BACKGROUND AND PURPOSE 

 Acts of the 75th and 77th Legislatures created the Community Housing
Development Provider (CHDO) exemption whereby a non-profit organization
ambiguously organized under an arguably unrelated federal statue could
exempt from ad valorem taxes property offered in furtherance of providing
affordable housing to low-income and moderate-income individuals and
families.  With no particular guidelines in place, other than charitable
501(c)(3) standards, significant tax base has been lost to local taxing
units with arguably little or no net gain in affordable housing.
Moreover, an unintended consequence of the exemption has been a
significant non-appropriated appropriation from general revenue due to
elements of the state school funding financing formula which require
public schools to be reimbursed out of general revenue for diminutions in
property tax base.

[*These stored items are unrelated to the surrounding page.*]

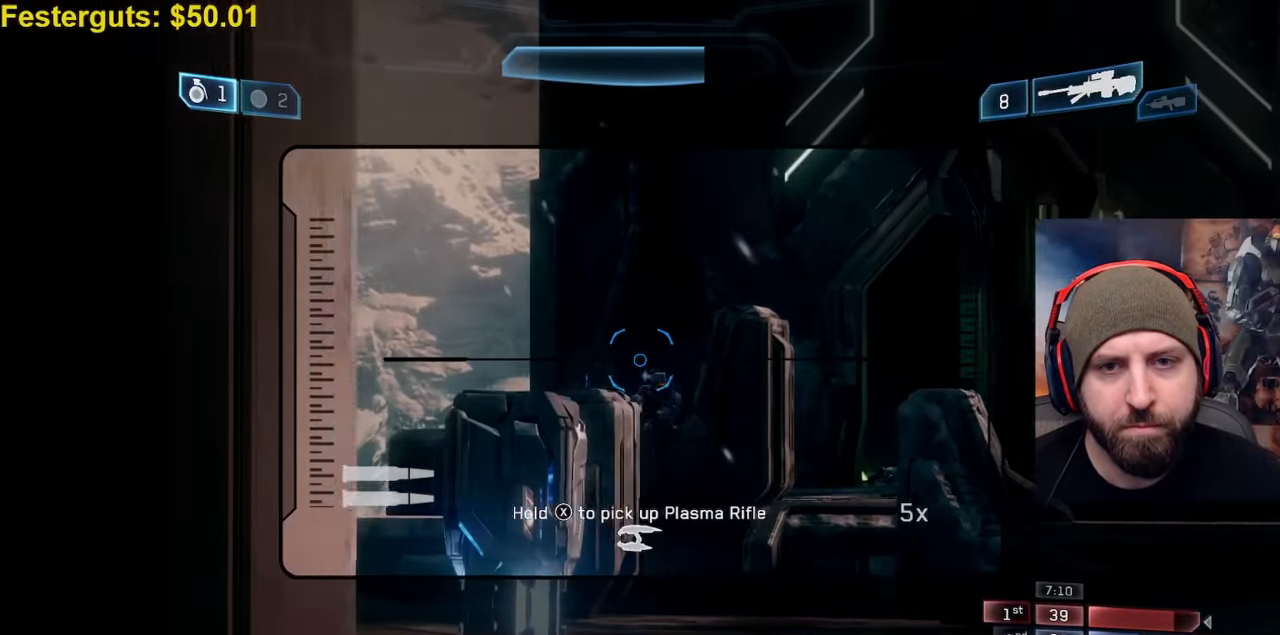
{"dt_ms": 500, "buttons": [], "left_stick": "up-left", "right_stick": "center", "events": [[17, "right_stick", "center"], [200, "R2", "up"], [200, "left_stick", "center"], [300, "left_stick", "up-left"], [317, "right_stick", "right"], [450, "right_stick", "center"]]}
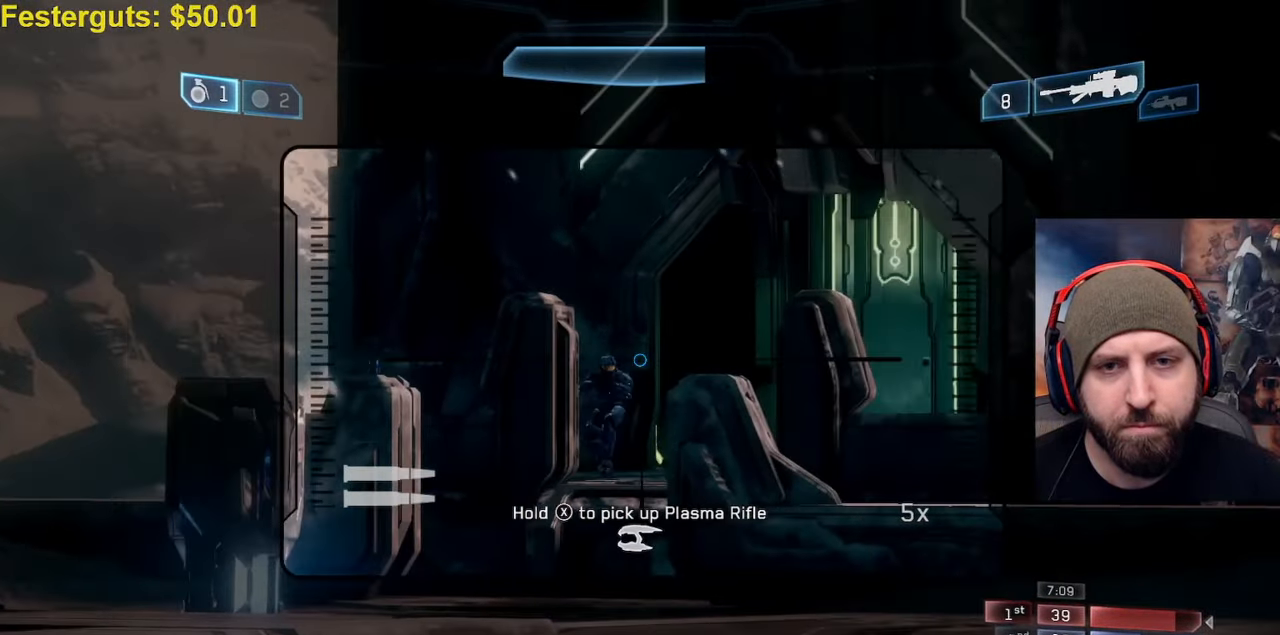
{"dt_ms": 500, "buttons": ["Y"], "left_stick": "down-right", "right_stick": "center", "events": [[150, "right_stick", "down"], [200, "R2", "down"], [200, "right_stick", "center"], [250, "left_stick", "center"], [317, "left_stick", "down-right"], [367, "R2", "up"], [450, "Y", "down"]]}
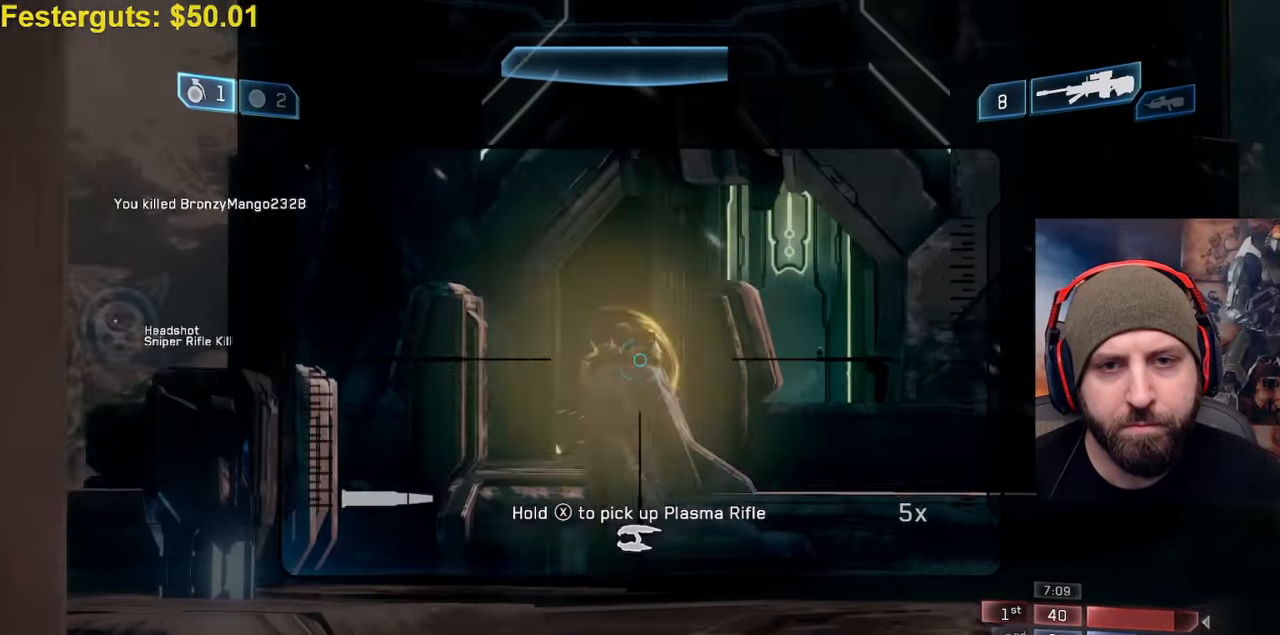
{"dt_ms": 500, "buttons": [], "left_stick": "up", "right_stick": "right", "events": [[17, "Y", "up"], [100, "right_stick", "right"], [133, "Y", "down"], [183, "Y", "up"], [250, "left_stick", "up-right"], [367, "X", "down"], [417, "left_stick", "up"], [483, "X", "up"]]}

Projected general revenue reimbursements to school
districts for CHDO-related transactions is estimated at approximately $48
million for the 2004-2005 Biennium.  Furthermore, conservative estimates
of total tax base lost due CHDO transactions equal at least one-half
billion dollars. Committee Substitute House Bill 3546 aims to eliminate
the current CHDO exemption, and limit and modify future exemptions. 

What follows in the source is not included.